Peter Arkle

Digital fabrication and advanced manufacturing have made possible design ideas that were once impossible to execute. A recent report in The Economist highlights these technologies—under the sweeping theme of “The Third Industrial Revolution”—and elucidates their roles within a broad economic context.

One notable insight is the rationale behind the locations of developing manufacturing centers. Many assume that the intense activity in China, for example, stems largely from its relatively low cost of labor. But the reality is more complicated. In a cost study of a $499 iPad, University of California at Irvine researchers determined that only $8 goes towards Chinese labor, out of a total of $33 spent on labor costs worldwide.

With such a small percentage of the product’s overall cost going to international labor, why couldn’t iPads be manufactured elsewhere? The answer, according to The Economist, is that Shenzhen (home of the now-infamous Foxconn) hosts an incredibly successful industrial cluster with “a network of firms with sophisticated supply chains, multiple design and engineering skills, intimate knowledge of their production processes and the willingness to leap into action if asked to scale up production.”

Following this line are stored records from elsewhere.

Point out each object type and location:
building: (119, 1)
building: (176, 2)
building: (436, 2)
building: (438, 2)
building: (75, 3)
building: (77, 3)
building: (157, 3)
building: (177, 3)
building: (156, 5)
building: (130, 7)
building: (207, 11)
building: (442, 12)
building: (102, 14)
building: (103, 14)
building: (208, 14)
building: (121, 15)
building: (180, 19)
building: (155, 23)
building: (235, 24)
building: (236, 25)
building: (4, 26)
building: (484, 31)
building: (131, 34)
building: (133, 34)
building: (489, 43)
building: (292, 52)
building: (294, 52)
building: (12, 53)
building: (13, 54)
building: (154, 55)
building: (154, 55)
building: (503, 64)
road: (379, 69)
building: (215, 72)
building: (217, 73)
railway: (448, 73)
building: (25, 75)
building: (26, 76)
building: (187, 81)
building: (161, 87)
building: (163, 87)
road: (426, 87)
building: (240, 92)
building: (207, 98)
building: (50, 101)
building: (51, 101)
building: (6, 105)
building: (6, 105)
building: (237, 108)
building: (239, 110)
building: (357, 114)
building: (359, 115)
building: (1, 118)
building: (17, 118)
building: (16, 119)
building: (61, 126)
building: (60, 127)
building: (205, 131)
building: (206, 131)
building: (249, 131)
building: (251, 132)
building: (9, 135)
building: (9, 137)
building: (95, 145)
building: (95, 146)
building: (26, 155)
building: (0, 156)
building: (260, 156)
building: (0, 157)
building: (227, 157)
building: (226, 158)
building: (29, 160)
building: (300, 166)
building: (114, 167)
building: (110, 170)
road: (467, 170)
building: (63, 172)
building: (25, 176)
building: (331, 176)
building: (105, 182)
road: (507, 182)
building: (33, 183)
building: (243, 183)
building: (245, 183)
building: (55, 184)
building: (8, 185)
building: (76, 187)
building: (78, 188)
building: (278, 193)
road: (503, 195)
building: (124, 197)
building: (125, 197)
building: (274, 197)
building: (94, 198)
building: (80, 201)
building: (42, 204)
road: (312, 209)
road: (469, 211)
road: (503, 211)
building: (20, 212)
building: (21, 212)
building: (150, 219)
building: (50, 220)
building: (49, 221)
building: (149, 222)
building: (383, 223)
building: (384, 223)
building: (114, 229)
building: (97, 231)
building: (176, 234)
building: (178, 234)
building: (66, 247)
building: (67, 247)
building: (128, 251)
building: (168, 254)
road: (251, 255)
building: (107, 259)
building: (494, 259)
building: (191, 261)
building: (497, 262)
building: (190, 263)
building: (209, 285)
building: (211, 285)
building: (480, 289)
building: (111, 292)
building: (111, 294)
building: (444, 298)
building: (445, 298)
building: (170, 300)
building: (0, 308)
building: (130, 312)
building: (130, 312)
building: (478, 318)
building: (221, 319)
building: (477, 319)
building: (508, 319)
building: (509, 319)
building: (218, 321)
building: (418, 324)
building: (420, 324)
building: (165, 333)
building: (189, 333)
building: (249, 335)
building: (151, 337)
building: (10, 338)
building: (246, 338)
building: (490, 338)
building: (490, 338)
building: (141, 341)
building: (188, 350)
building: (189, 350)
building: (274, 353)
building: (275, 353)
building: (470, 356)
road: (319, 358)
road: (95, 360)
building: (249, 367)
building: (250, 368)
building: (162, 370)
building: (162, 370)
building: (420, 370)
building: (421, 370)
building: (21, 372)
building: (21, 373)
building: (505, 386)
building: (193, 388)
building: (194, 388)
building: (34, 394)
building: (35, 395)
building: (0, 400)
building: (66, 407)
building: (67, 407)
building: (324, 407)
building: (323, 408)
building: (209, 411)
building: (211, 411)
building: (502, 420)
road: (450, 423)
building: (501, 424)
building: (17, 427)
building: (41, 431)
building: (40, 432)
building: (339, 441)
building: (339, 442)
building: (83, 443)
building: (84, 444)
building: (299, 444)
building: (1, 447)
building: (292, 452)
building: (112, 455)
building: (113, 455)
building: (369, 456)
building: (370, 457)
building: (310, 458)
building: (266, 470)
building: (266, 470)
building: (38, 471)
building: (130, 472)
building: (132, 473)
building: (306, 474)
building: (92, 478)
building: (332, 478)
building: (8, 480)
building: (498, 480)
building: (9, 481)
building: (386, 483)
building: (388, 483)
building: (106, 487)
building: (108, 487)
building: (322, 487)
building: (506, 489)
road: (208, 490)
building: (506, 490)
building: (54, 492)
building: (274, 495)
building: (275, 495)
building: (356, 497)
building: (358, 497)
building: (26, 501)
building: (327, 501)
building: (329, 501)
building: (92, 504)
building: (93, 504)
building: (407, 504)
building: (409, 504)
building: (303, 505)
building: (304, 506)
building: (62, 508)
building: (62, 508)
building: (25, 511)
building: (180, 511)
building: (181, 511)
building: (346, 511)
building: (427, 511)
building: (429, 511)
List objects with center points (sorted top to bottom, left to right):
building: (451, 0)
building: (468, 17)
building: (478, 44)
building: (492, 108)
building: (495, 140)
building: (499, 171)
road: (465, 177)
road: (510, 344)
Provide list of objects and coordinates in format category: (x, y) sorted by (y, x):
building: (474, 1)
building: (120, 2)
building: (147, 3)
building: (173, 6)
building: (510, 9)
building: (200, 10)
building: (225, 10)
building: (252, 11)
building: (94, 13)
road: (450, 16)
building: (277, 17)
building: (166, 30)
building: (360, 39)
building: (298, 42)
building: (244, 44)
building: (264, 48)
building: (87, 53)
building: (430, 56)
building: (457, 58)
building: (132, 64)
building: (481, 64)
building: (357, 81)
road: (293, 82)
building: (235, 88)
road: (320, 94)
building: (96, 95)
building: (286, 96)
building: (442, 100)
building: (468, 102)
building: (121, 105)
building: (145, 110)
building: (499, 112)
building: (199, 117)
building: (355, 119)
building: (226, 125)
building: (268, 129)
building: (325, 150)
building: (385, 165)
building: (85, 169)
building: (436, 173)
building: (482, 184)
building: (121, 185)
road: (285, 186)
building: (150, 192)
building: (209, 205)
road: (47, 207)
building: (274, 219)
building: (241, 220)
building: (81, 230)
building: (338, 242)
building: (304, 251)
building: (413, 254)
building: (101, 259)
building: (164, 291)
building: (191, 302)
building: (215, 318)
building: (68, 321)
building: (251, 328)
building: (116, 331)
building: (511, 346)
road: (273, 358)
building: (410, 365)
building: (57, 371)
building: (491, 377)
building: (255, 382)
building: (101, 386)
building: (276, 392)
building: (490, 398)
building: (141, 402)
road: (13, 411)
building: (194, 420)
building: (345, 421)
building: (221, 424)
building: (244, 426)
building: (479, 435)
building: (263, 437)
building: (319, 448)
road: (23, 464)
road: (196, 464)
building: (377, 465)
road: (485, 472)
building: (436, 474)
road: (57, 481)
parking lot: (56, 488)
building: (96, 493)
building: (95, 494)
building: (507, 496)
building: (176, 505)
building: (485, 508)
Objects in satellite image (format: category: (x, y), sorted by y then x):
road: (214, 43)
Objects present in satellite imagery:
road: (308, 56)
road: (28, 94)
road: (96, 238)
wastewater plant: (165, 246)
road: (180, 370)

This notion of a successful manufacturing nexus reminds me of Barton Kunstler’s book The Hothouse Effect (AMACOM, 2003), which investigates the basic ingredients required to develop the “creative hothouses” that have influenced technological history, from the Roman Empire to the Bauhaus. According to Kunstler, these key elements are tied to social networks, from shared values to the exchange of ideas and education. As digital fabrication and collaborative manufacturing continue to take hold, the social network will not diminish in importance (although the hothouse effect may move online). Rather, the strength of these connections will determine the economic success of future material technologies.

In architecture, creative hothouses are emerging in the form of digital-fabrication laboratories—or digifab labs. By taking advantage of less expensive, faster, and more readily available equipment, digifab labs provide affordable and accessible computer-automated fabrication services to practitioners and students. The labs, often owned and run by nascent, crossover architects and designers to further their own practices, include Situ Studio and Associated Fabrication—launched respectively by Cooper Union and Columbia University graduates—and online distributed manufacturing outfits such as Ponoko and Shapeways. These service hubs not only satisfy fabrication needs, but also serve as places for in-person and online community interchange and education—providing architects with much-needed guidance related to new construction techniques, prototyping methodologies, specialized material applications, and even consumer marketing.

Although relatively young, this new breed of manufacturing consultancy provides the critical social network necessary for the creative hothouse effect, empowering a community of architects to make more intricate designs that exhibit a greater awareness of material efficacy and performance simultaneously.